What about code that does complex and very math heavy things like GCM encryption modes, or statistical compression via prediction by partial matching and arithmetic coding?
Just reading the code isn't always enough, plenty of complicated code requires understanding of concepts far outside what you could hope to fit in a comment.
The hard part should be understanding the theorem. If you understand that and the code is still difficult, then the code should be better written.
I guess one exception is when you're optimizing for performance and make an explicit decision to sacrifice maintainability.
Two such implementations exist. uBPF has a simple implementation. This implementation is likely not feature complete, as it is not regularly updated and the kernel BPF validator keeps getting new features. DPDK also has an implementation of BPF. This appears to be actively developed, but it also comes with a lot of baggage from DPDK. It may be possible to fork for this purpose, but it appears to primarily used for running traditional network filters on incoming packets in userspace.
What you are looking for is a really interesting possibility but would require a significant software engineering effort.
If you relax the constraint that BPF runs in userspace, it is possible to insert userspace dynamic tracing points (USDT) into your code, which will call out to a BPF program in the kernel when executed.
mmm right, should've thought of that.
> What you are looking for is a really interesting possibility but would require a significant software engineering effort.
thanks for the info, i appreciate it, and it gives me a bit to chew on.
Also, BPF has been around for almost 30 years, and you're likely using it. tcpdump is basically just a BPF bytecode frontend, for example.
This additionally removes the need to have the bpf compiler in the kernel, reducing both core size and vulnerability surface area.

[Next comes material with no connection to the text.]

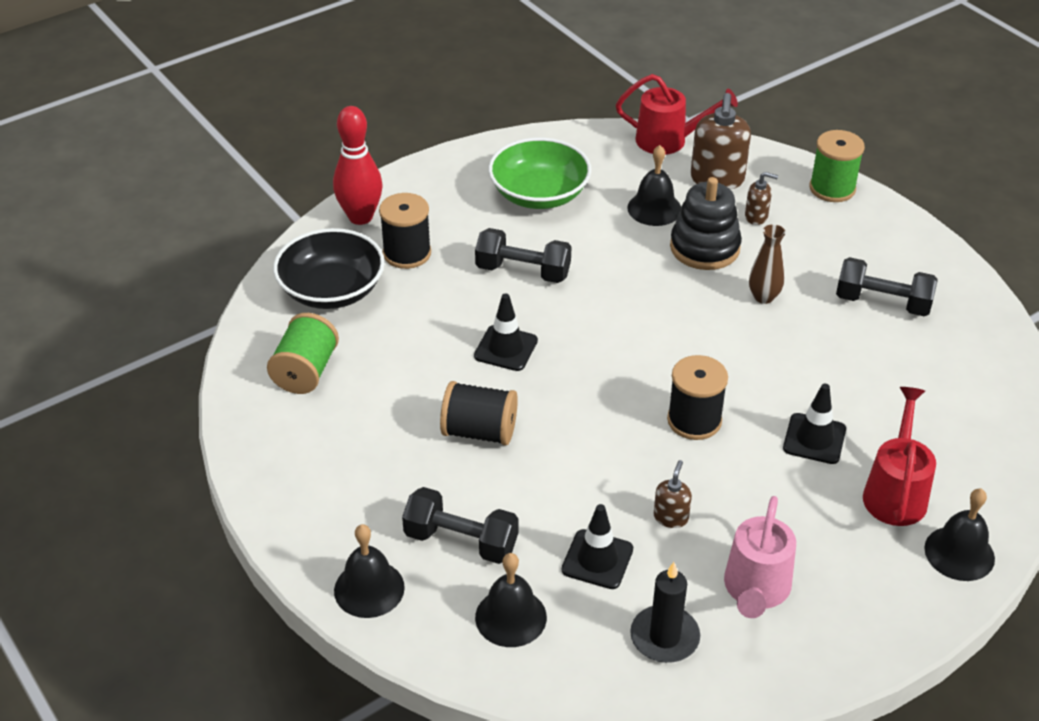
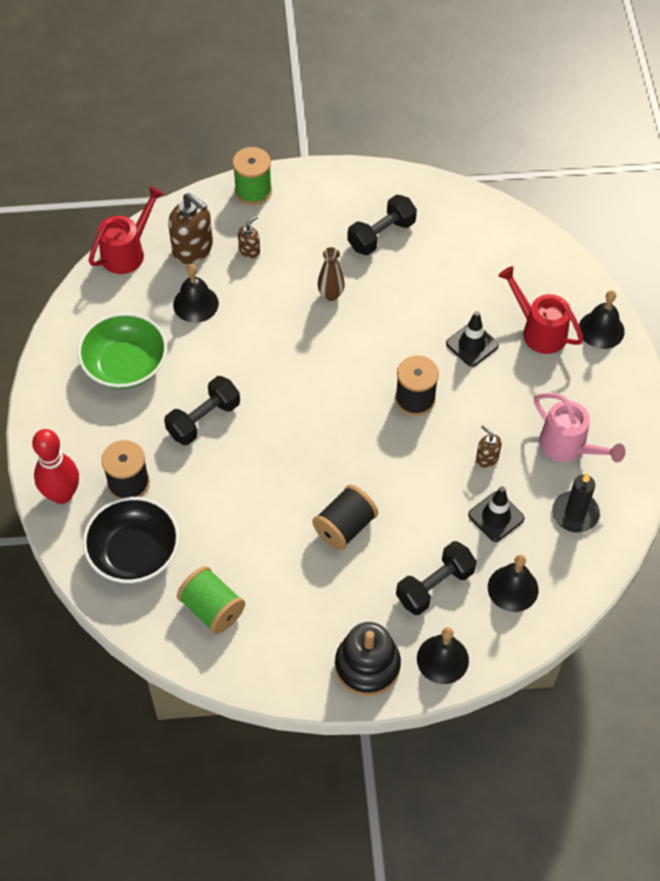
camera: 60 degrees left, 15 degrees up
(506, 348) = (275, 471): black traffic cone -> none
(704, 248) = (258, 298): black stacking toy -> black stacking toy (367, 666)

No reason BPF must imply JIT
BPF programs declare their resources to the kernel (maps, etc.), but modules are reliant on the __exit function cleaning everything up properly. The correctness of __exit is unverified, difficult, and practically one of the least tested pathways which makes it traditionally fraught with bugs.
Doing the verification offline is a non starter. Appending the verification information and reverifying it at load time is more work than a BPF runtime as it is as you have to reproject ISA semantics in a more complex way.
I think the main benefit of bpf is that it prevents you from shooting yourself in the foot. Running totally untrusted code in the kernel just seems like a recipe for disaster and for that reason it makes sense bpf is still limited to root.
It's sort of like how originally you could only jump forward, then the opened it up to any DAG, then they allowed probably bounded loops.
And there's been OSes that don't require root for their in kernel virtual machines, XOK and AEGIS being the prominent examples.
Even if the kernel opens it up without a compelling use case, it seems likely that distribution policy will keep it default locked to root.
Which is my point here. I don’t see a compelling reason to have a JIT in the kernel when AOT BPF seems to cover 90% of all existing use cases. In fact I may even write a bpf to kernel module compiler myself.
* KVM device MMIO emulation
* OS personality emulation (like WSL but doesn't require root)
* New synchronization primitives to user space (like XOK's wake predicates)
* A lot of others..
Modern BPF is the exploring the same cornerstones as exokernels and really opens up a whole bunch of concepts that haven't been seen in mainstream kernels, particularly if non privileged users are allowed to invoke it.
Mobile users like android don’t have root but I don’t see why an untrusted mobile app would need bpf.
Only benefit of allowing non-root that I can see is enabling untrusted containers in cloud environments to do the same. All large cloud providers use KVM/zen (not containers) for untrusted users in which case they already have root.
Can you give an example of a scenario where the user doesn’t have root yet still would want to do those things?